→ **About this exercise**
Using the passage on marriages that survive cheating, answer the following:
1. What did the marriage counselor tell the writer's friend to put a time limit on?
2. What does the person who cheated have to accept?
3. Why does the writer leave out a few key details from the listener's letter?

Passage: Begin

Allen and I were blown away by some of the letters we received from our podcast listeners whose marriages survived cheating. What some of these people were able to forgive leaves me wondering if I would have the strength to do that. But I think it’s important for women or men who are currently suffering from a betrayal of this magnitude to see that there is hope for a marriage to survive. It doesn’t always happen, but if both people are willing to put in the work, it is possible.
I believe getting past an adulterous affair is one of the hardest things to do, but it IS doable. It’s fair to allow the person who’s been cheated on to be as angry as they can be, to let them wallow in grief and self-pity because the truth is, the relationship they once knew is gone. That complete trust they once had is ruined, and a person MUST be allowed to mourn that. But a friend of mine whose husband cheated — and it was an UGLY situation I won’t go into — decided that she wanted to stay in her marriage. Her husband ended the relationship with the other woman and couldn’t tell my friend often enough how sorry he was, but she proceeded to make his life a living hell for several months. Because he was so guilty about what he’d done, he took it. However, after months and months of being punished, he started to realize he didn’t want live the rest of his life this way. Right when he was about to reach his breaking point, they went to a marriage counselor and what the therapist told my friend has always stuck with me. I’ve used this advice for several situations in my own life and it truly works for me. So here’s your free therapy session! I’m paraphrasing, but basically it’s this — You have to put a time limit on how long you’re going to be angry. If you need two weeks or two months, take that time. But LITERALLY set a date for when you’re done with the rage and the tears and the wallowing in self-pity, and when that date arrives, that’s it! Don’t allow yourself to go to that dark place again. Because if you continue to be angry and you continue to punish your spouse, how can the relationship possibly survive? You can’t continue to give the cold shoulder, deny affection and sex, and bring up the affair every time the two of you argue and expect the other person to take it for the rest of their lives. Sure, they’re guilty enough to put up with it for a few months, but why would anyone want to keep coming home to that if there’s no sign that it’s going to ever change? That’s no way for EITHER person person to live — the one dishing it OR the one taking it.
Does your trust ever come back one hundred percent? I don’t know. Maybe for some, maybe never for others. But I think the key is for both partners to want it to work. And the person who cheated just has to accept that they have to go above and beyond to prove their trustworthiness.
I want to share the letter we received from one of our podcast listeners that touched us both so much and even moved Allen to tears. Hopefully, her story will help someone reading this right now who is trying to decide whether or not to forgive being betrayed. She didn’t want us to share her name, but I’m also omitting a few key details to protect her identity.

Passage: End
Data provided: Begin

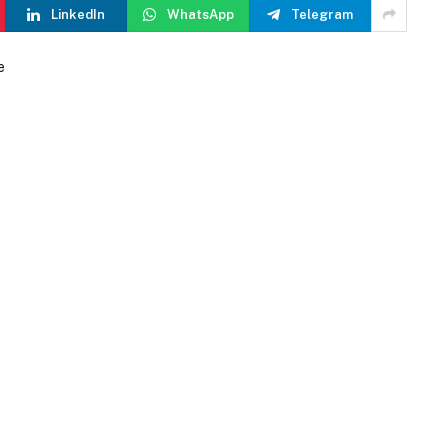
LinkedIn
WhatsApp
Telegram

Data provided: End

→ **Task result**
1. How long she was going to be angry.
2. That they have to go above and beyond to prove their trustworthiness.
3. To protect her identity.